Only the pictures should be dropped; every line of the data must come back exactly as written.

▶ **DATA EXCERPT**:
# # # #

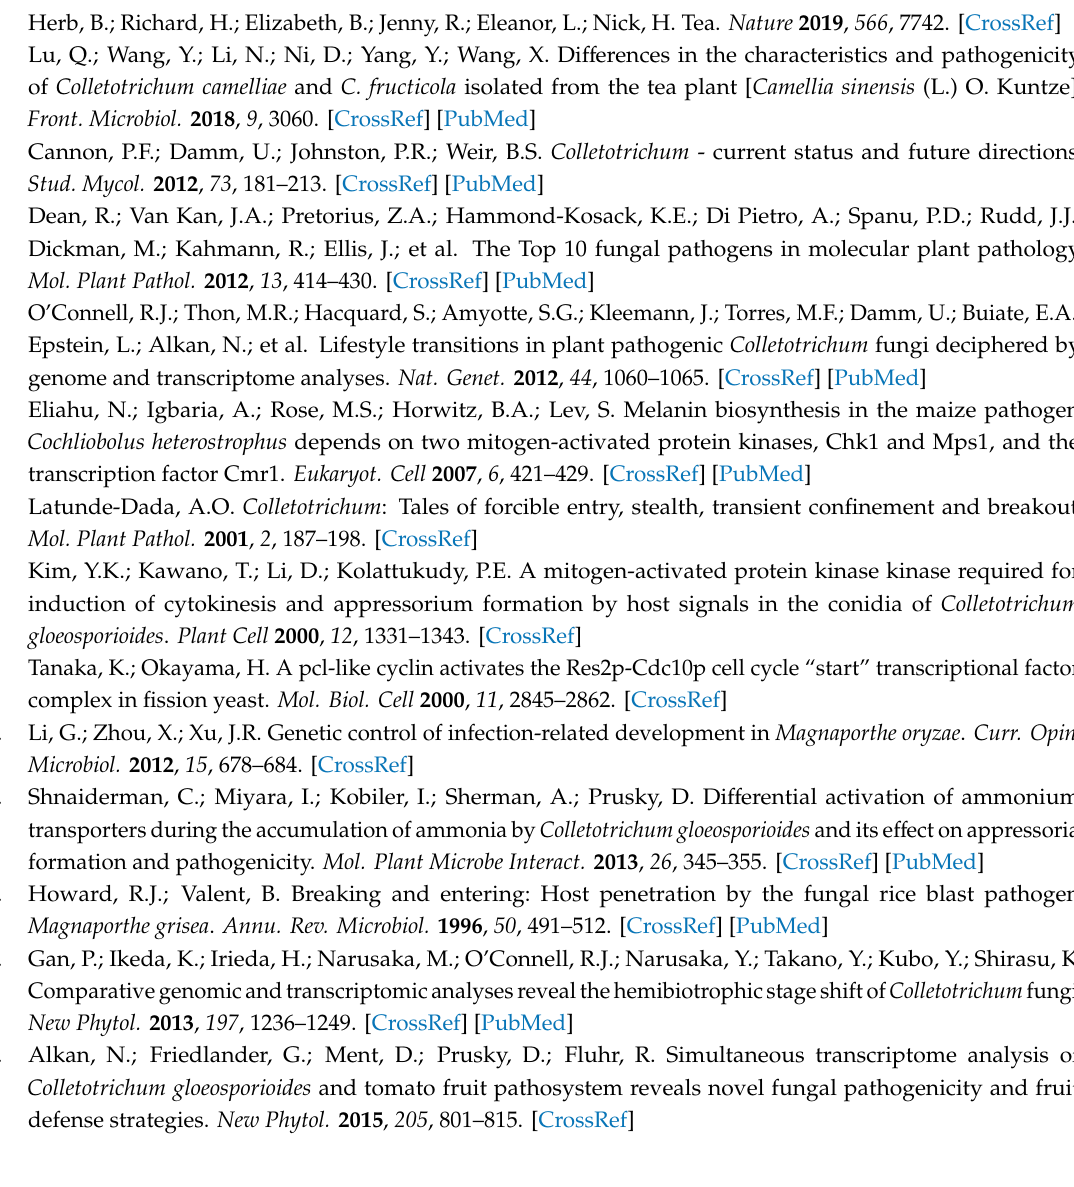
group, Table S7: The genes information of KEGG analysis based on whole DEGs between four comparison groups, Table S8: The genes information of KEGG analysis of specific up-DEGs of GT, CIH, IL compare to App, Table S9: The FPKM value of genes that relevant to melanin biosynthesis, Table S10: The FPKM value of genes that relevant to cAMP and MAPK signaling pathway, Table S11: The FPKM value of genes that relevant to CAZys, Table: S12: The FPKM value of genes that relevant to candidate e ff ector proteins, Table S13: The sequence information of six candidate CEPs. Note: Bold italics are signal peptides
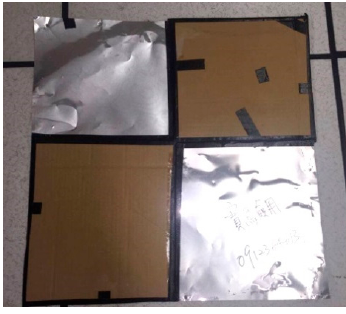
Figure 4. Aluminum target designed for control or check points.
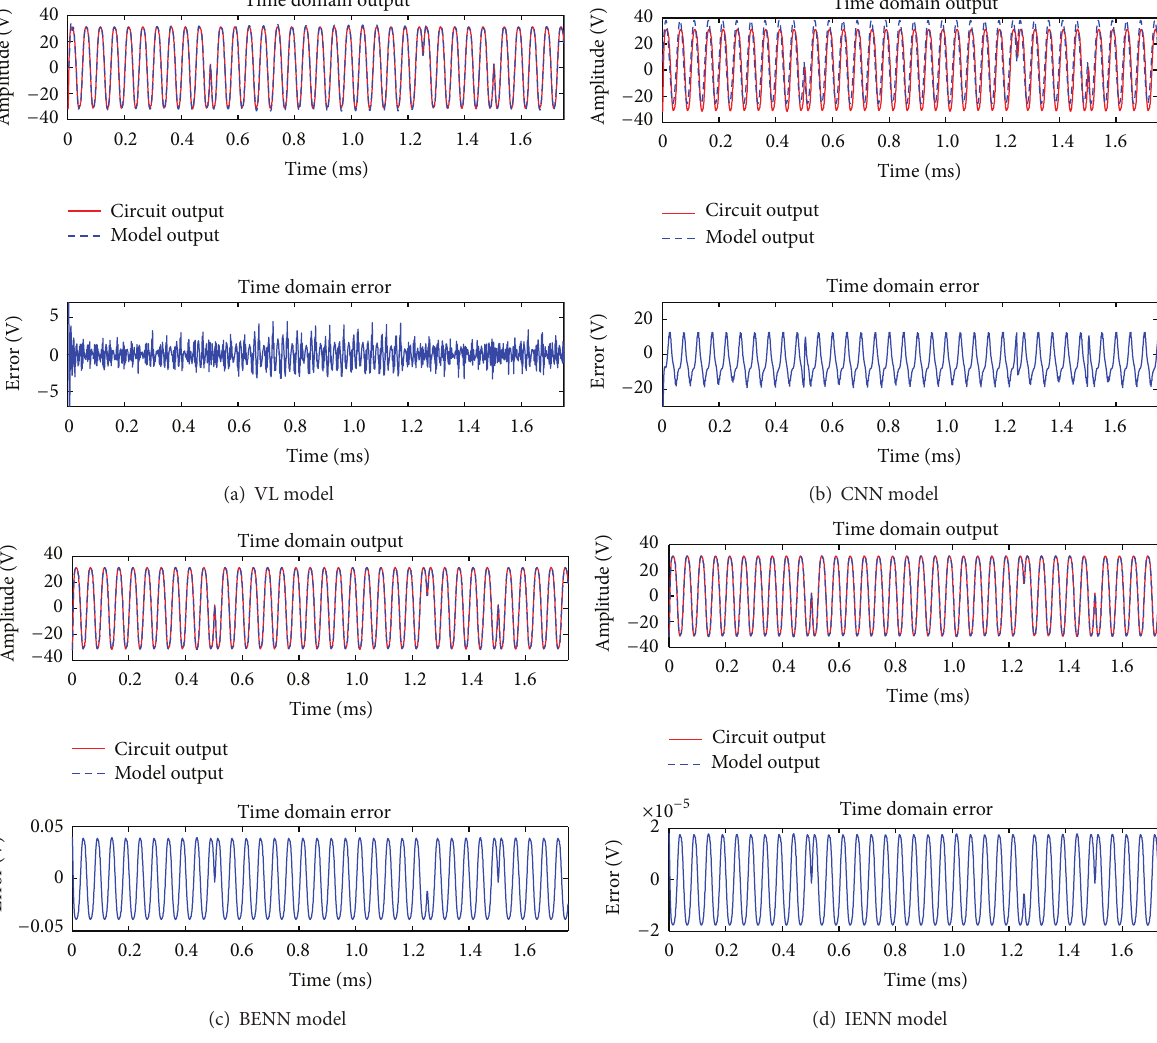
Figure 9: Comparison among four behavioral models in time domain with 2PSK signal input. Table 5: Mean error 𝜎 and maximum transient error 𝜎 max of four behavioral models with 2PSK signal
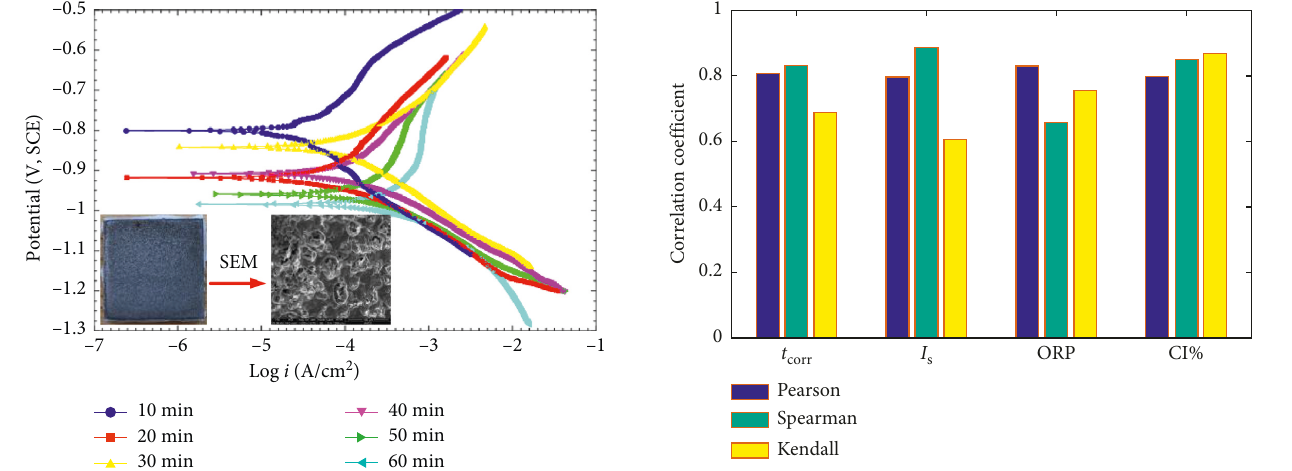
Figure 5: Correlation coefficient between input variables and i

# # # #

▶ **THE COMPLETED TASK**:
group, Table S7: The genes information of KEGG analysis based on whole DEGs between four comparison groups, Table S8: The genes information of KEGG analysis of specific up-DEGs of GT, CIH, IL compare to App, Table S9: The FPKM value of genes that relevant to melanin biosynthesis, Table S10: The FPKM value of genes that relevant to cAMP and MAPK signaling pathway, Table S11: The FPKM value of genes that relevant to CAZys, Table: S12: The FPKM value of genes that relevant to candidate e ff ector proteins, Table S13: The sequence information of six candidate CEPs. Note: Bold italics are signal peptides
Figure 4. Aluminum target designed for control or check points.
Figure 9: Comparison among four behavioral models in time domain with 2PSK signal input. Table 5: Mean error 𝜎 and maximum transient error 𝜎 max of four behavioral models with 2PSK signal
Figure 5: Correlation coefficient between input variables and i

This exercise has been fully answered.